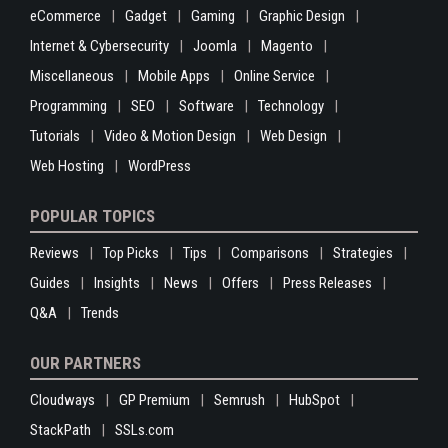
eCommerce
Gadget
Gaming
Graphic Design
Internet & Cybersecurity
Joomla
Magento
Miscellaneous
Mobile Apps
Online Service
Programming
SEO
Software
Technology
Tutorials
Video & Motion Design
Web Design
Web Hosting
WordPress
POPULAR TOPICS
Reviews
Top Picks
Tips
Comparisons
Strategies
Guides
Insights
News
Offers
Press Releases
Q&A
Trends
OUR PARTNERS
Cloudways
GP Premium
Semrush
HubSpot
StackPath
SSLs.com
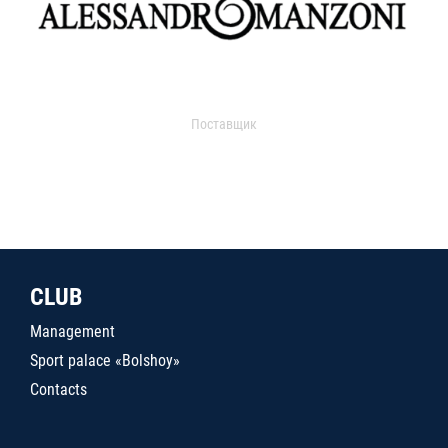
Поставщик
CLUB
Management
Sport palace «Bolshoy»
Contacts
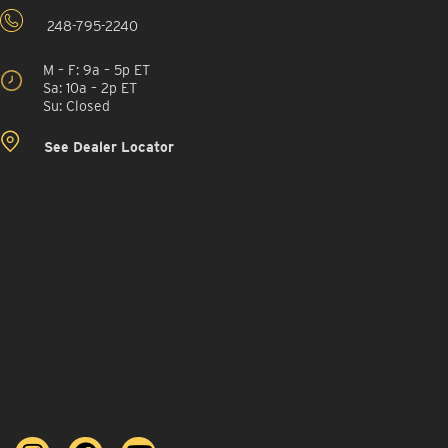
248-795-2240
M – F: 9a – 5p ET
Sa: 10a – 2p ET
Su: Closed
See Dealer Locator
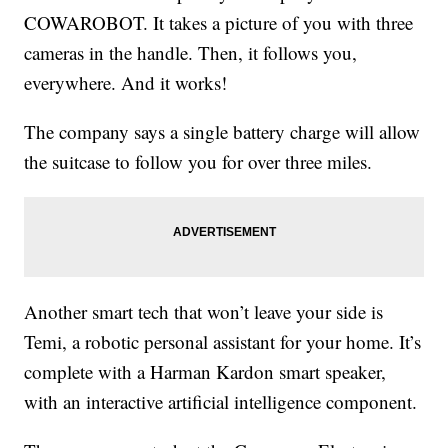
COWAROBOT. It takes a picture of you with three
cameras in the handle. Then, it follows you,
everywhere. And it works!
The company says a single battery charge will allow
the suitcase to follow you for over three miles.
Another smart tech that won’t leave your side is
Temi, a robotic personal assistant for your home. It’s
complete with a Harman Kardon smart speaker,
with an interactive artificial intelligence component.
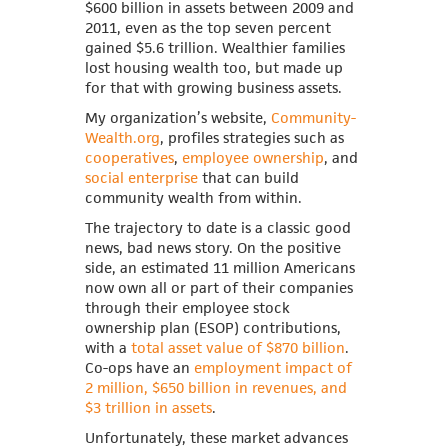
$600 billion in assets between 2009 and
2011, even as the top seven percent
gained $5.6 trillion. Wealthier families
lost housing wealth too, but made up
for that with growing business assets.
My organization’s website,
Community-
Wealth.org
, profiles strategies such as
cooperatives
,
employee ownership
, and
social enterprise
that can build
community wealth from within.
The trajectory to date is a classic good
news, bad news story. On the positive
side, an estimated 11 million Americans
now own all or part of their companies
through their employee stock
ownership plan (ESOP) contributions,
with a
total asset value of $870 billion
.
Co-ops have an
employment impact of
2 million, $650 billion in revenues, and
$3 trillion in assets
.
Unfortunately, these market advances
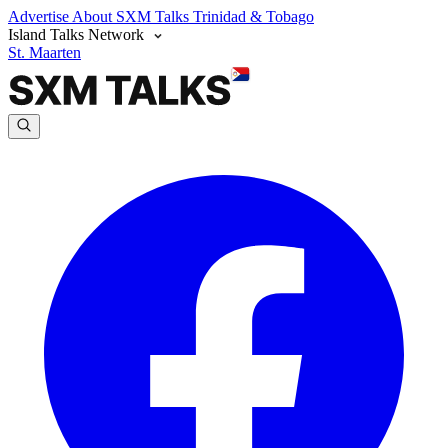
Advertise
About SXM Talks
Trinidad & Tobago
Island Talks Network
St. Maarten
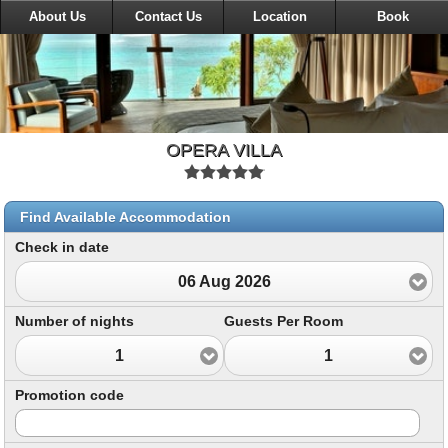
About Us
Contact Us
Location
Book
OPERA VILLA
Find Available Accommodation
Check in date
06 Aug 2026
Number of nights
Guests Per Room
1
1
Promotion code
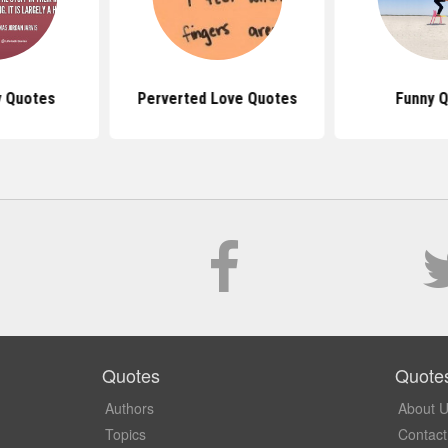
ty Quotes
Perverted Love Quotes
Funny 
Quotes
Quote
Authors
About 
Topics
Contact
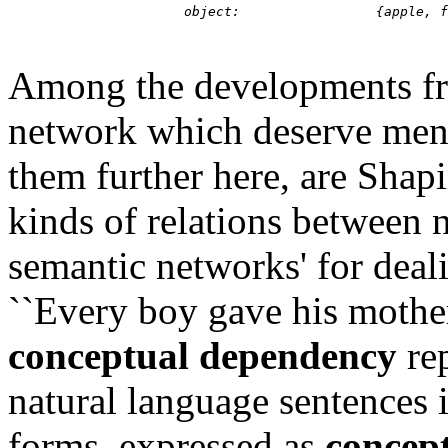
Among the developments fro
network which deserve ment
them further here, are Shapi
kinds of relations between 
semantic networks' for deali
``Every boy gave his mother
conceptual dependency
rep
natural language sentences 
forms, expressed as
concept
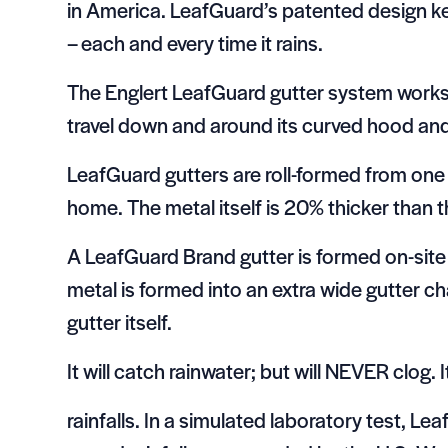
in America. LeafGuard’s patented design ke
– each and every time it rains.
The Englert LeafGuard gutter system works o
travel down and around its curved hood and i
LeafGuard gutters are roll-formed from one 
home. The metal itself is 20% thicker than t
A LeafGuard Brand gutter is formed on-site 
metal is formed into an extra wide gutter cha
gutter itself.
It will catch rainwater; but will NEVER clog.
rainfalls. In a simulated laboratory test, L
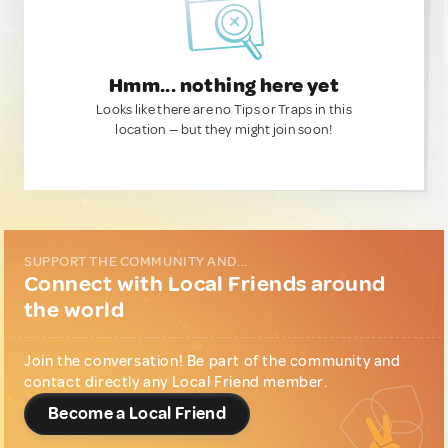
Hmm... nothing here yet
Looks like there are no Tips or Traps in this
location — but they might join soon!
SUPPORT THE COMMUNITY AND...
Connect with Local Friends around
the world
Join the conversation! Be part of the community and
contact directly any Local Friend member.
Become a Local Friend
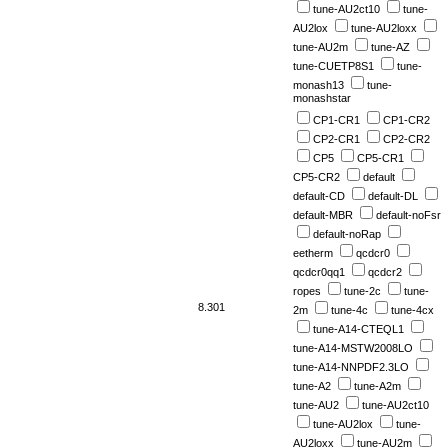
tune-AU2ct10
tune-
AU2lox
tune-AU2loxx
tune-AU2m
tune-AZ
tune-CUETP8S1
tune-
monash13
tune-
monashstar
CP1-CR1
CP1-CR2
CP2-CR1
CP2-CR2
CP5
CP5-CR1
CP5-CR2
default
default-CD
default-DL
default-MBR
default-noFsr
default-noRap
eetherm
qcdcr0
qcdcr0qq1
qcdcr2
ropes
tune-2c
tune-
8.301
2m
tune-4c
tune-4cx
tune-A14-CTEQL1
tune-A14-MSTW2008LO
tune-A14-NNPDF2.3LO
tune-A2
tune-A2m
tune-AU2
tune-AU2ct10
tune-AU2lox
tune-
AU2loxx
tune-AU2m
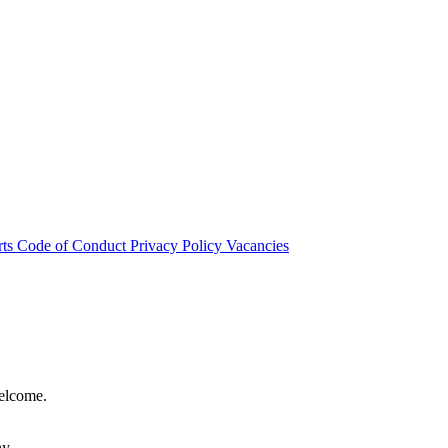
rts
Code of Conduct
Privacy Policy
Vacancies
welcome.
hy.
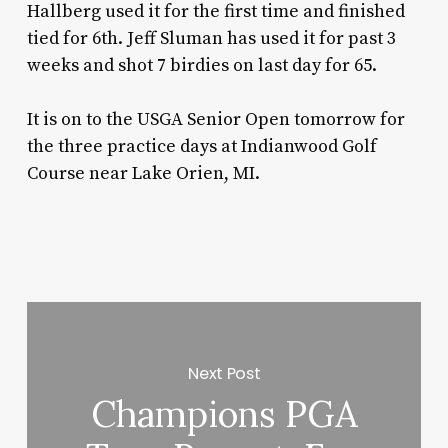
Hallberg used it for the first time and finished
tied for 6th. Jeff Sluman has used it for past 3
weeks and shot 7 birdies on last day for 65.
It is on to the USGA Senior Open tomorrow for
the three practice days at Indianwood Golf
Course near Lake Orien, MI.
Next Post
Champions PGA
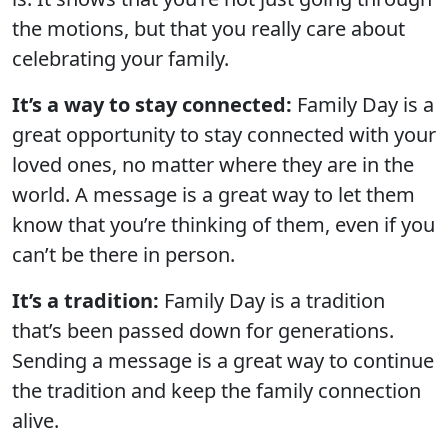
the motions, but that you really care about
celebrating your family.
It’s a way to stay connected:
Family Day is a
great opportunity to stay connected with your
loved ones, no matter where they are in the
world. A message is a great way to let them
know that you’re thinking of them, even if you
can’t be there in person.
It’s a tradition:
Family Day is a tradition
that’s been passed down for generations.
Sending a message is a great way to continue
the tradition and keep the family connection
alive.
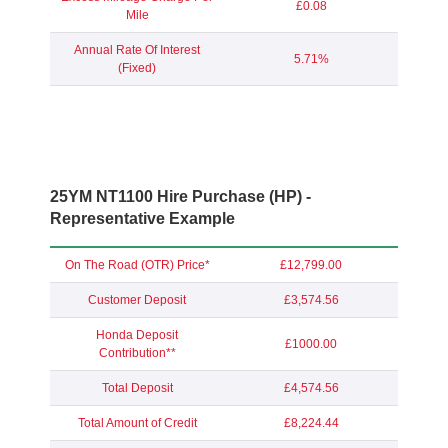
£0.08
Mile
Annual Rate Of Interest
5.71%
(Fixed)
25YM NT1100 Hire Purchase (HP) -
Representative Example
On The Road (OTR) Price*
£12,799.00
Customer Deposit
£3,574.56
Honda Deposit
£1000.00
Contribution**
Total Deposit
£4,574.56
Total Amount of Credit
£8,224.44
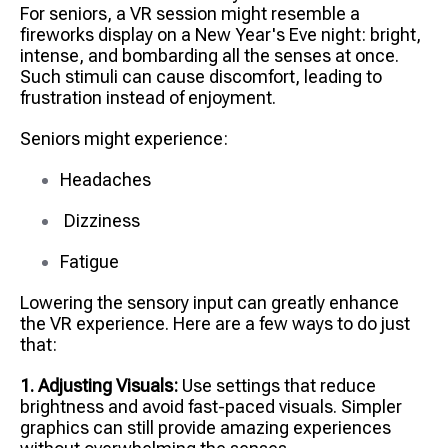
For seniors, a VR session might resemble a
fireworks display on a New Year's Eve night: bright,
intense, and bombarding all the senses at once.
Such stimuli can cause discomfort, leading to
frustration instead of enjoyment.
Seniors might experience:
Headaches
Dizziness
Fatigue
Lowering the sensory input can greatly enhance
the VR experience. Here are a few ways to do just
that:
1. Adjusting Visuals:
Use settings that reduce
brightness and avoid fast-paced visuals. Simpler
graphics can still provide amazing experiences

•••••

Only an exact copy of the records, free of images, belongs in the answer.

Answer to this exercise -
eCommerce
Gadget
Gaming
Graphic Design
Internet & Cybersecurity
Joomla
Magento
Miscellaneous
Mobile Apps
Online Service
Programming
SEO
Software
Technology
Tutorials
Video & Motion Design
Web Design
Web Hosting
WordPress
POPULAR TOPICS
Reviews
Top Picks
Tips
Comparisons
Strategies
Guides
Insights
News
Offers
Press Releases
Q&A
Trends
OUR PARTNERS
Cloudways
GP Premium
Semrush
HubSpot
StackPath
SSLs.com
Поставщик
CLUB
Management
Sport palace «Bolshoy»
Contacts
248-795-2240
M – F: 9a – 5p ET
Sa: 10a – 2p ET
Su: Closed
See Dealer Locator
COWAROBOT. It takes a picture of you with three
cameras in the handle. Then, it follows you,
everywhere. And it works!
The company says a single battery charge will allow
the suitcase to follow you for over three miles.
Another smart tech that won’t leave your side is
Temi, a robotic personal assistant for your home. It’s
complete with a Harman Kardon smart speaker,
with an interactive artificial intelligence component.
$600 billion in assets between 2009 and
2011, even as the top seven percent
gained $5.6 trillion. Wealthier families
lost housing wealth too, but made up
for that with growing business assets.
My organization’s website,
Community-
Wealth.org
, profiles strategies such as
cooperatives
,
employee ownership
, and
social enterprise
that can build
community wealth from within.
The trajectory to date is a classic good
news, bad news story. On the positive
side, an estimated 11 million Americans
now own all or part of their companies
through their employee stock
ownership plan (ESOP) contributions,
with a
total asset value of $870 billion
.
Co-ops have an
employment impact of
2 million, $650 billion in revenues, and
$3 trillion in assets
.
Unfortunately, these market advances
Advertise
About SXM Talks
Trinidad & Tobago
Island Talks Network
St. Maarten
About Us
Contact Us
Location
Book
OPERA VILLA
Find Available Accommodation
Check in date
06 Aug 2026
Number of nights
Guests Per Room
1
1
Promotion code
ty Quotes
Perverted Love Quotes
Funny 
Quotes
Quote
Authors
About 
Topics
Contact
Among the developments fro
network which deserve ment
them further here, are Shapi
kinds of relations between 
semantic networks' for deali
``Every boy gave his mother
conceptual dependency
rep
natural language sentences 
forms, expressed as
concept
in America. LeafGuard’s patented design ke
– each and every time it rains.
The Englert LeafGuard gutter system works o
travel down and around its curved hood and i
LeafGuard gutters are roll-formed from one 
home. The metal itself is 20% thicker than t
A LeafGuard Brand gutter is formed on-site 
metal is formed into an extra wide gutter cha
gutter itself.
It will catch rainwater; but will NEVER clog.
rainfalls. In a simulated laboratory test, L
Hmm... nothing here yet
Looks like there are no Tips or Traps in this
location — but they might join soon!
SUPPORT THE COMMUNITY AND...
Connect with Local Friends around
the world
Join the conversation! Be part of the community and
contact directly any Local Friend member.
Become a Local Friend
tune-AU2ct10
tune-
AU2lox
tune-AU2loxx
tune-AU2m
tune-AZ
tune-CUETP8S1
tune-
monash13
tune-
monashstar
CP1-CR1
CP1-CR2
CP2-CR1
CP2-CR2
CP5
CP5-CR1
CP5-CR2
default
default-CD
default-DL
default-MBR
default-noFsr
default-noRap
eetherm
qcdcr0
qcdcr0qq1
qcdcr2
ropes
tune-2c
tune-
8.301
2m
tune-4c
tune-4cx
tune-A14-CTEQL1
tune-A14-MSTW2008LO
tune-A14-NNPDF2.3LO
tune-A2
tune-A2m
tune-AU2
tune-AU2ct10
tune-AU2lox
tune-
AU2loxx
tune-AU2m
rts
Code of Conduct
Privacy Policy
Vacancies
welcome.
hy.
Hallberg used it for the first time and finished
tied for 6th. Jeff Sluman has used it for past 3
weeks and shot 7 birdies on last day for 65.
It is on to the USGA Senior Open tomorrow for
the three practice days at Indianwood Golf
Course near Lake Orien, MI.
Next Post
Champions PGA
the motions, but that you really care about
celebrating your family.
It’s a way to stay connected:
Family Day is a
great opportunity to stay connected with your
loved ones, no matter where they are in the
world. A message is a great way to let them
know that you’re thinking of them, even if you
can’t be there in person.
It’s a tradition:
Family Day is a tradition
that’s been passed down for generations.
Sending a message is a great way to continue
the tradition and keep the family connection
alive.
£0.08
Mile
Annual Rate Of Interest
5.71%
(Fixed)
25YM NT1100 Hire Purchase (HP) -
Representative Example
On The Road (OTR) Price*
£12,799.00
Customer Deposit
£3,574.56
Honda Deposit
£1000.00
Contribution**
Total Deposit
£4,574.56
Total Amount of Credit
£8,224.44
For seniors, a VR session might resemble a
fireworks display on a New Year's Eve night: bright,
intense, and bombarding all the senses at once.
Such stimuli can cause discomfort, leading to
frustration instead of enjoyment.
Seniors might experience:
Headaches
Dizziness
Fatigue
Lowering the sensory input can greatly enhance
the VR experience. Here are a few ways to do just
that:
1. Adjusting Visuals:
Use settings that reduce
brightness and avoid fast-paced visuals. Simpler
graphics can still provide amazing experiences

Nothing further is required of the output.